Karya: Malisa Ladini (Peserta Lomba Cerpen DN 14 CSSMoRA UIN Walisongo)
Ada sebuah negara bernama “Seandainya”. Serasa sesak, kering-kerontang, dan gersang. Saat kita menyusuri negeri ini. Kemana kah hati nurani penghuni negeri ini? Negeri yang kata orang “elok rupawan”, bak gadis jelita yang memikat hati? Seperti hawa kecongkaan yang menelusup masuk ke dalam kehidupan yang berdampingan dengan alam, kesewenang-wenangan eksplorasi perut bumi menjadi panglima yang menghujam. Hingga lingkungan tak lagi riang. Jika mereka bisa menangis, pasti air matanya melebihi gelombang lautan.
Bak negeri yang kian lama kian usang. Di sinyalir masih ada satu kota yang masih terjaga. Itu pun sebagian kecil, sebab kini sudah didominasi oleh lingkungan yang rusak. Beberapa masyarakat yang tinggal di negara ini mempunyai keragaman berpikir, ada yang bermimpi mempunyai negara yang makmur seperti negara-negara yang lainnya.
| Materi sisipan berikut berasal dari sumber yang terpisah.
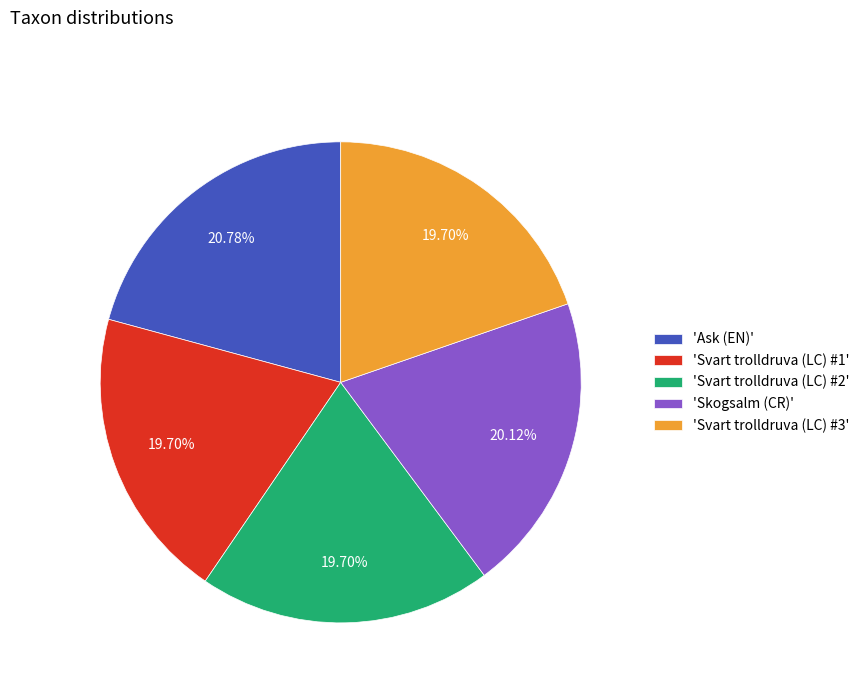

Which category has the biggest portion of the pie?

'Ask (EN)'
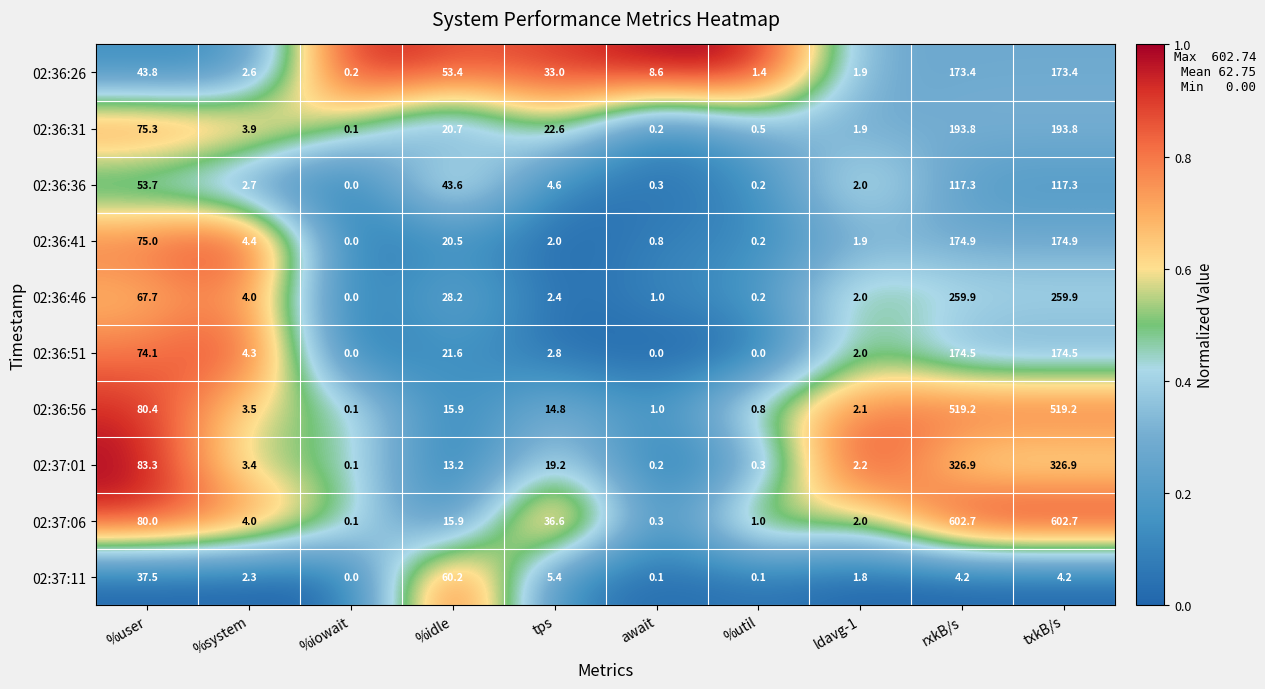

Is the value of 02:36:56 at %idle greater than the value of 02:36:51 at rxkB/s?

No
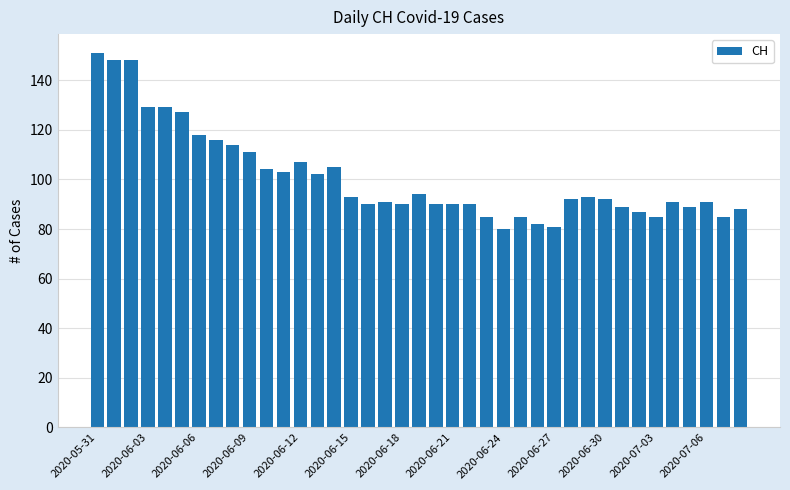

What is the value of the 11th bar from the left?

104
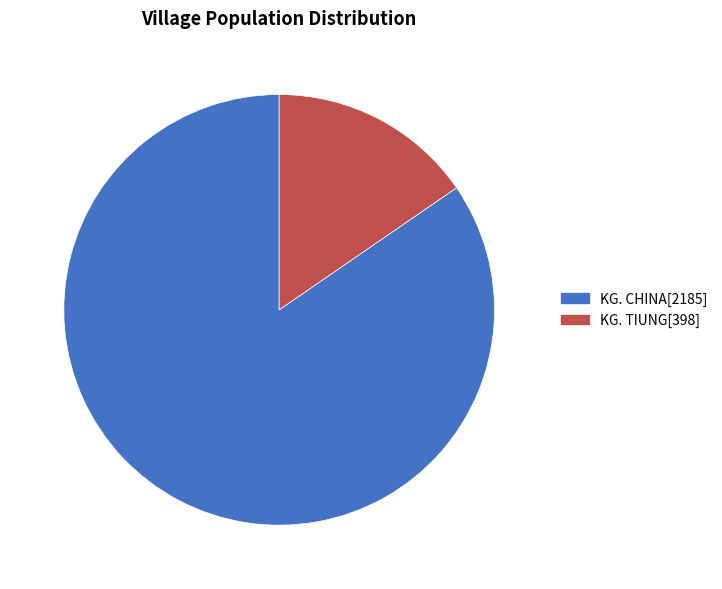

Do KG. CHINA[2185] and KG. TIUNG[398] together represent more than half of the pie?

Yes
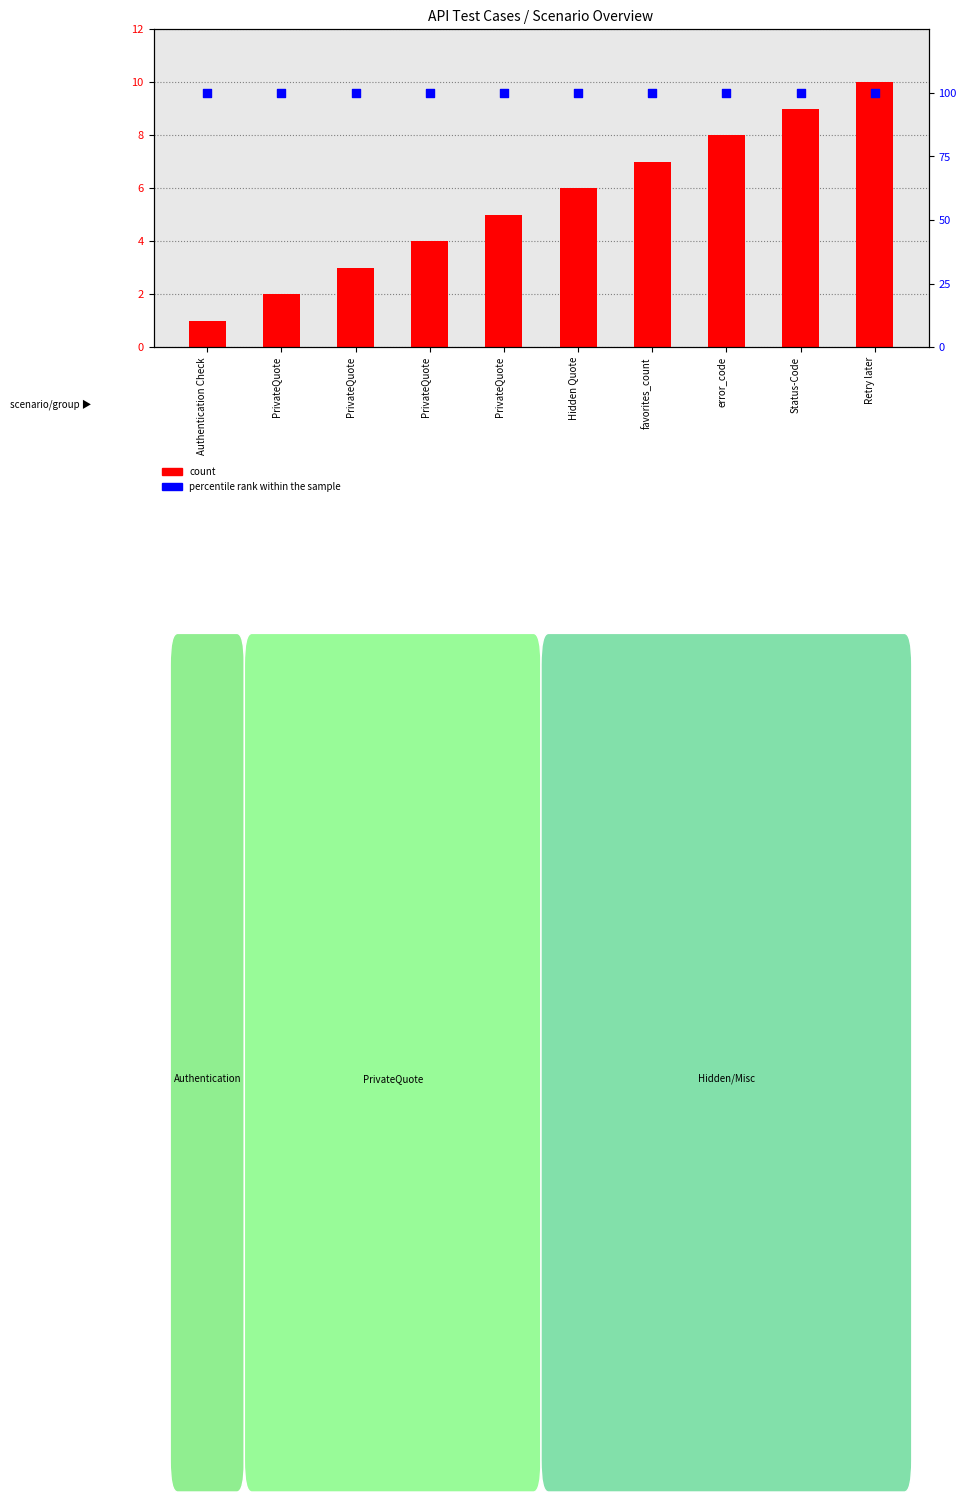

At how many categories does at least one series exceed 64?

10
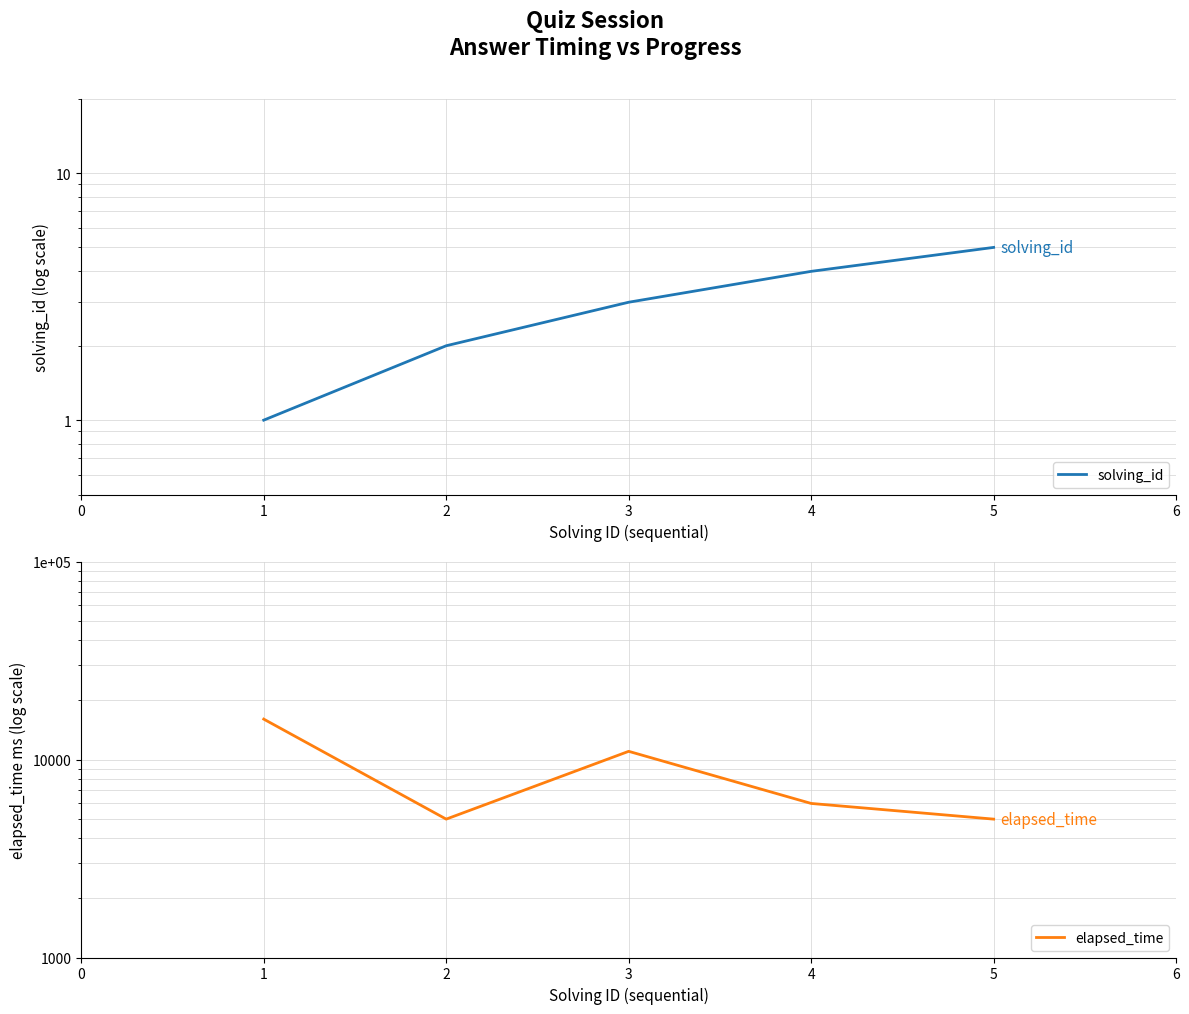

List the series in order of their peak value, lowest first.

solving_id, elapsed_time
Meski tak semua, pasalnya hanya segelintir masyarakat saja yang masih mempunyai misi sama untuk membenahi negari ini. Sedangkan masyarakat yang lainnya acuh tak acuh terhadap kerusakan negaranya. Bahkan tak jarang pejabat yang diberi kepercayaan, mengkhianati bangsanya sendiri. Sebagian dari mereka rela mengeksploitasi kekayaan alam negaranya sendiri tanpa memperhitungkan keberadaan lingkungan berkelanjutan di masa yang akan datang. Mereka tega berpangku intan permata, berkalung emas dua puluh empat karat, mengejar barang branded, dan hidup bergelimang harta. Padahal di sisi lain banyak rakyat yang masih menderita kelaparan.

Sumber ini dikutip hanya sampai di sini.